Materialien 2005

Offener Brief

An Herrn Oberbürgermeister Christian Ude,
München,
Rathaus

von Xaver Endter,
Leibengerstr. 36,
80313 München,
3. Vorstand vom Verein „Die Ameise e.V.“

München, den 21. Juni 2005

Sehr geehrter Herr Oberbürgermeister,

ich bin Xaver Endter, 1946 in München geboren, und war bisher immer stolz auf meine Heimatstadt. Fast zwei Jahre lebte und arbeitete ich zuletzt auf dem Gnadenacker.

Aber zum Platz der Menschenrechte. Sind die „Menschenrechte“ nach der Allgemeinen Erklärung von 1948 gemeint?

Was vor wenigen Monaten uns, den Menschen vom Gnadenacker, angetan wurde, lässt mich stark daran zweifeln, dass bei der Namensgebung die Menschenrechte nach der Allgemeinen Erklärung von 1948 gemeint sind.

Wie können Vertreter der Stadt München durch eine derart sinnlose Zwangsräumung Menschen obdachlos machen und dann feierlich einen „Platz der Menschenrechte“ eröffnen und die „Europäische Charta zum Schutz der Menschenrechte in der Stadt“ unterzeichnen?

Nun fürchte ich, dass es gerade beim Gnadenacker den Initiatoren der Zwangsräumung einfach nicht so ganz bewusst war, dass dabei Menschenrechte wie

 Artikel 12, Niemand darf willkürlichen Eingriffen in sein Privatleben, seine Familie, seine Wohnung ….ausgesetzt werden
 Artikel 13, Jeder hat das Recht seinen Aufenthaltsort frei zu wählen
 Artikel 25, Jeder hat das Recht auf einen Lebensstandard der sein … Wohl gewährleistet. Und wir haben uns auf dem Gnadenacker wohl gefühlt!
 Artikel 28, Jeder hat Anspruch auf eine soziale und internationale Ordnung, in der die in dieser Erklärung verkündeten Rechte und Freiheiten voll verwirklicht werden können.

verletzt werden.

Ermöglicht wurden diese Verletzungen der Menschenrechte durch den Missbrauch von Gesetzen.

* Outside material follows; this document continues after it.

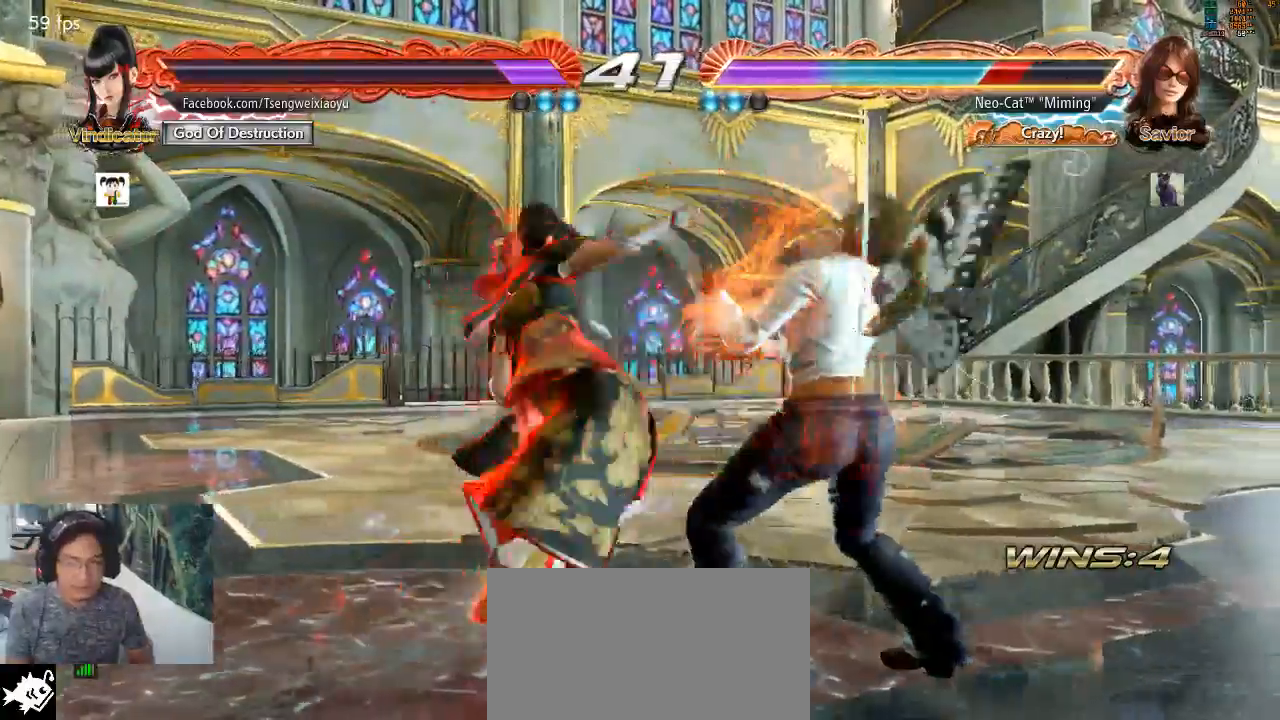
{"dt_ms": 500, "buttons": [], "left_stick": "center", "events": [[33, "left_stick", "right"], [400, "left_stick", "center"]]}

So wurde mit Hilfe der Bauordnung nicht eine akzeptable Wohnsituation auf dem Gnadenacker geschaffen bzw. zugelassen, sondern schon bei dem Planungsverfahren, bei der Änderung von „landwirtschaftlicher Nutzfläche“ zu einer „öffentlichen Grünfläche“ für dieses Privatgrundstück, wurde nicht beachtet, dass sich auf dem Gnadenacker Menschen bereits ein bescheidenes Zuhause im Rahmen ihrer geringsten Möglichkeiten geschaffen hatten.

Dazu kam plötzlich im Januar 2005 der Umschwung, dass eine Unterbringung in Notquartieren quasi angeordnet wird. Dass nicht die freiwillige Entscheidung des einzelnen Menschen zählt, sondern nur noch die Ansicht der Verwaltung.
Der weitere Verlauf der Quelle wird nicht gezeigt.